**Set task 1:** From the records below, output the lines from the one containing "collectors: A. Nash" up to and including the one containing "name author: (Bertol.) DC." as a JSON list of strings, one string per line, with blank lines omitted.

**Document excerpt:**
=====

On the phrase, "the revolution will not be televised" in Pynchon's 'Journey Into the Mind of Watts.'
Mark Kohut
mark.kohut at gmail.com
Tue Jun 2 11:03:59 UTC 2020
Deeper diving into Jochen's observations on the phrase "the revolution will
not be televised" reveals
something interesting and confirming. Using Google Books we can learn that
that exact phrase first appears (among all the Google-scanned
and indexed books) in Dick Gregory's 1968 book,* Write Me In*. (Which means
it was surely in his manuscript in 1967. Because he knew it already.)
This use in Pynchon's piece, published in 1966 as Cometman sez, reminds me
of Pynchon's use, the first in a book, of the word "shrink'
in its still-current meaning In *The Crying of Lot 49, *with all linguists
telling us that new words, new phrases ALMOST ALWAYS
are in the speech of a group and in other kinds of writing before someone
gets them into a published book.

=====

**Set task 2:** List every year that appears in the post about the phrase "the revolution will not be televised."

=====

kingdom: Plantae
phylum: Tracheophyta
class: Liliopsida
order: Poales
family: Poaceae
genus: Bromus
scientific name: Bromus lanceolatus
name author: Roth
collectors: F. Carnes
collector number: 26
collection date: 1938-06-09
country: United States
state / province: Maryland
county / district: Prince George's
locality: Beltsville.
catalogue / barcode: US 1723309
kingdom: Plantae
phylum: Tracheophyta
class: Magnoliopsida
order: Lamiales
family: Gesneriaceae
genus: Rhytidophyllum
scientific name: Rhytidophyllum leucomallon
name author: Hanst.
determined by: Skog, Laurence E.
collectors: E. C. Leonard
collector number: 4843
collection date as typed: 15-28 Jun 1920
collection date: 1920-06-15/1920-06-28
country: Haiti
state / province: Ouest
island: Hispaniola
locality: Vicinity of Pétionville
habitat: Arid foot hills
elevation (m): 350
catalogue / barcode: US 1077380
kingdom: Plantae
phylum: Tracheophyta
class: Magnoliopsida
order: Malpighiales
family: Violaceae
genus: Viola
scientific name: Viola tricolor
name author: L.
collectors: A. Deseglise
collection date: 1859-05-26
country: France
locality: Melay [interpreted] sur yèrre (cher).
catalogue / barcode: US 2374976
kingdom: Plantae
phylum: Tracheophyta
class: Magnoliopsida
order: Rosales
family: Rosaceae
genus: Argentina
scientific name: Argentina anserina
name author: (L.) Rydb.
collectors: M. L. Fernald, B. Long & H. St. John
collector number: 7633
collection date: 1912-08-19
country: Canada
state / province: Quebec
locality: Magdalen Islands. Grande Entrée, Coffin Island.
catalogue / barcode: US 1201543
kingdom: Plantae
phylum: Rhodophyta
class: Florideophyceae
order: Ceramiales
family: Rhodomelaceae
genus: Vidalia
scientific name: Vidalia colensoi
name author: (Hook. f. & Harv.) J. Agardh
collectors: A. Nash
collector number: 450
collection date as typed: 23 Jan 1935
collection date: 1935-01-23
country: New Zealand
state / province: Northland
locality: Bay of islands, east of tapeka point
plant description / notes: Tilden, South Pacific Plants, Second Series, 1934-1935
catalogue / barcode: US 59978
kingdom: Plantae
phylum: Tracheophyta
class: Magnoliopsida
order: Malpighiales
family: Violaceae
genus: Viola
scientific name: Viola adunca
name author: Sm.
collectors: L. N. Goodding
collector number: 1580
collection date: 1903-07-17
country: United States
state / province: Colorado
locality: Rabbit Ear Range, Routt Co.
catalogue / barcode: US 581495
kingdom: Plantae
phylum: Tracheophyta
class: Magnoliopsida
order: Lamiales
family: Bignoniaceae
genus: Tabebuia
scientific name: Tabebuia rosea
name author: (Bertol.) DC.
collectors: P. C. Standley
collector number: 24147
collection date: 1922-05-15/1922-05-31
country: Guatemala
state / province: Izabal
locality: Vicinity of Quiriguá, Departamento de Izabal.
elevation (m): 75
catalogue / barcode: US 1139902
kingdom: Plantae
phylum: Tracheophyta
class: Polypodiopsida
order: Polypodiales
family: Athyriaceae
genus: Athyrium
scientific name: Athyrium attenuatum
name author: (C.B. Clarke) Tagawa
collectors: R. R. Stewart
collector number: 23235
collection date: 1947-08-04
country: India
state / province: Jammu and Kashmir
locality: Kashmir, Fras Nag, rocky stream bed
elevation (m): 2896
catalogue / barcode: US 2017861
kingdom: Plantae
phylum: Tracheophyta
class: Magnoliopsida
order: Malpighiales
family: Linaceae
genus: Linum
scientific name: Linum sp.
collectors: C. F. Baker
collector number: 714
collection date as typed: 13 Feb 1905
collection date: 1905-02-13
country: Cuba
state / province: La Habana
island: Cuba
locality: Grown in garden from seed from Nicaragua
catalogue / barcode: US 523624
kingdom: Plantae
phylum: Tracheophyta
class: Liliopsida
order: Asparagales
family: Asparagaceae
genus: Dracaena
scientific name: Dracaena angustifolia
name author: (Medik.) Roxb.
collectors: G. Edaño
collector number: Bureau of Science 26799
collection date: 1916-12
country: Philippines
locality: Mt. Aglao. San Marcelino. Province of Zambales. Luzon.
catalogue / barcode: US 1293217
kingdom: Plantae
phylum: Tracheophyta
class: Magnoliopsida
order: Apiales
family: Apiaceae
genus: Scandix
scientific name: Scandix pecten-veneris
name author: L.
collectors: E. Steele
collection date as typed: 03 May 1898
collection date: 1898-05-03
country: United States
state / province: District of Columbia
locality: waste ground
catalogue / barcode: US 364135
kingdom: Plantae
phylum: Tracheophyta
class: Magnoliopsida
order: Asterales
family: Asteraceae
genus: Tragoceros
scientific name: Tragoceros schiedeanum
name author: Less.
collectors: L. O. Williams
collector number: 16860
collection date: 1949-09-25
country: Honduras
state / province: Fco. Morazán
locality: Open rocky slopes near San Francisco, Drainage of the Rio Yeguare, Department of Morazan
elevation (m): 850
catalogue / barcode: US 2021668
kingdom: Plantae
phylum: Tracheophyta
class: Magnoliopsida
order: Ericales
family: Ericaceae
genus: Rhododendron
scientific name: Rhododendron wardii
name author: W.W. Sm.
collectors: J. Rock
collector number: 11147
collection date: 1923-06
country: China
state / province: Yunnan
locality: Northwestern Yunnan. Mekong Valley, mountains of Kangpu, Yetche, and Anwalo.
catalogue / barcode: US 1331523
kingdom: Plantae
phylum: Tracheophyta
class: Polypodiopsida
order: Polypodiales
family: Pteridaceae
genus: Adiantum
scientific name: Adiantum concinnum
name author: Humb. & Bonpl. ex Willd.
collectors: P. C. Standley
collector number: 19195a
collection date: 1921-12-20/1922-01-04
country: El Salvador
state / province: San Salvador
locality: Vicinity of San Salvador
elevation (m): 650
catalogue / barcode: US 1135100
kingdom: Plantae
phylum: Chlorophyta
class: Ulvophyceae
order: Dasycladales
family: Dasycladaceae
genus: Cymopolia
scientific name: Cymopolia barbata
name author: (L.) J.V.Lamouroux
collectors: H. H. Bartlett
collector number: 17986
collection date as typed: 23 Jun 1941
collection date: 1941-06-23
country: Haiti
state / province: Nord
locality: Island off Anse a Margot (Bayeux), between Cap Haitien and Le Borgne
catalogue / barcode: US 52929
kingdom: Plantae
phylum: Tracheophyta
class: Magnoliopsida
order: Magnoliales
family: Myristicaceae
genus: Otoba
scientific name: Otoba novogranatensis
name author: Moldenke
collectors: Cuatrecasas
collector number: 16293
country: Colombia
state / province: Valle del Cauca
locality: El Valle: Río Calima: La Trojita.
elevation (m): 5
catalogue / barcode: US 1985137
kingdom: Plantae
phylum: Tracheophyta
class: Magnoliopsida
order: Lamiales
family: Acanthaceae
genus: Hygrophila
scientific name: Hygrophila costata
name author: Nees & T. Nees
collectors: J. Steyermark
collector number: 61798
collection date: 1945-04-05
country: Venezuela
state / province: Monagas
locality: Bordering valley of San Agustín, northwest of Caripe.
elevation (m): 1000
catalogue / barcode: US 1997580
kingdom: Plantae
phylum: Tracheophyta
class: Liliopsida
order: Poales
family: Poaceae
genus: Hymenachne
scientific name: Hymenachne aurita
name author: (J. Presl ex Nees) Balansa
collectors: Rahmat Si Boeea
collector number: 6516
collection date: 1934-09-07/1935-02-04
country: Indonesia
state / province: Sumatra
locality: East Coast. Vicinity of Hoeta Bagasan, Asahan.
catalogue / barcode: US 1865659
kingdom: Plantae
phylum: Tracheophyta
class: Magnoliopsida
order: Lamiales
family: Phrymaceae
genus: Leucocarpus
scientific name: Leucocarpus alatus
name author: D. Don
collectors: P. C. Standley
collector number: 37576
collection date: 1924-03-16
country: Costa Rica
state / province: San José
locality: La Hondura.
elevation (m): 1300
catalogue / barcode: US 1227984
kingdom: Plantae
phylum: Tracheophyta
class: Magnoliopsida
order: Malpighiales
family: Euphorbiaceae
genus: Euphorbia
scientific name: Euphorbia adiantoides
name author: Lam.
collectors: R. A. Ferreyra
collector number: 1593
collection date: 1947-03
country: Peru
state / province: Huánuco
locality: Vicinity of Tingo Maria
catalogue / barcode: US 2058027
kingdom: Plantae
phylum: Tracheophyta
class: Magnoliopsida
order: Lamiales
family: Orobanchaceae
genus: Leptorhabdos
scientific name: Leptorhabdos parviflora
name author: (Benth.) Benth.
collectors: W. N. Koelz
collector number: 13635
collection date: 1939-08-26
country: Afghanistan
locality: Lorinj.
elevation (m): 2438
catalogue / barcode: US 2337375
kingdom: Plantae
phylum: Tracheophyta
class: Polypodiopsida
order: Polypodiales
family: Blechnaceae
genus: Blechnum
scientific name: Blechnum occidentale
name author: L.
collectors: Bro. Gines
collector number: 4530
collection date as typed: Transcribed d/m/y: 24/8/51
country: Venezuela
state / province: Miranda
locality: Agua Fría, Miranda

=====

**Finished answer 1:**
[
  "collectors: A. Nash",
  "collector number: 450",
  "collection date as typed: 23 Jan 1935",
  "collection date: 1935-01-23",
  "country: New Zealand",
  "state / province: Northland",
  "locality: Bay of islands, east of tapeka point",
  "plant description / notes: Tilden, South Pacific Plants, Second Series, 1934-1935",
  "catalogue / barcode: US 59978",
  "kingdom: Plantae",
  "phylum: Tracheophyta",
  "class: Magnoliopsida",
  "order: Malpighiales",
  "family: Violaceae",
  "genus: Viola",
  "scientific name: Viola adunca",
  "name author: Sm.",
  "collectors: L. N. Goodding",
  "collector number: 1580",
  "collection date: 1903-07-17",
  "country: United States",
  "state / province: Colorado",
  "locality: Rabbit Ear Range, Routt Co.",
  "catalogue / barcode: US 581495",
  "kingdom: Plantae",
  "phylum: Tracheophyta",
  "class: Magnoliopsida",
  "order: Lamiales",
  "family: Bignoniaceae",
  "genus: Tabebuia",
  "scientific name: Tabebuia rosea",
  "name author: (Bertol.) DC."
]

**Finished answer 2:** 2020, 1968, 1967, 1966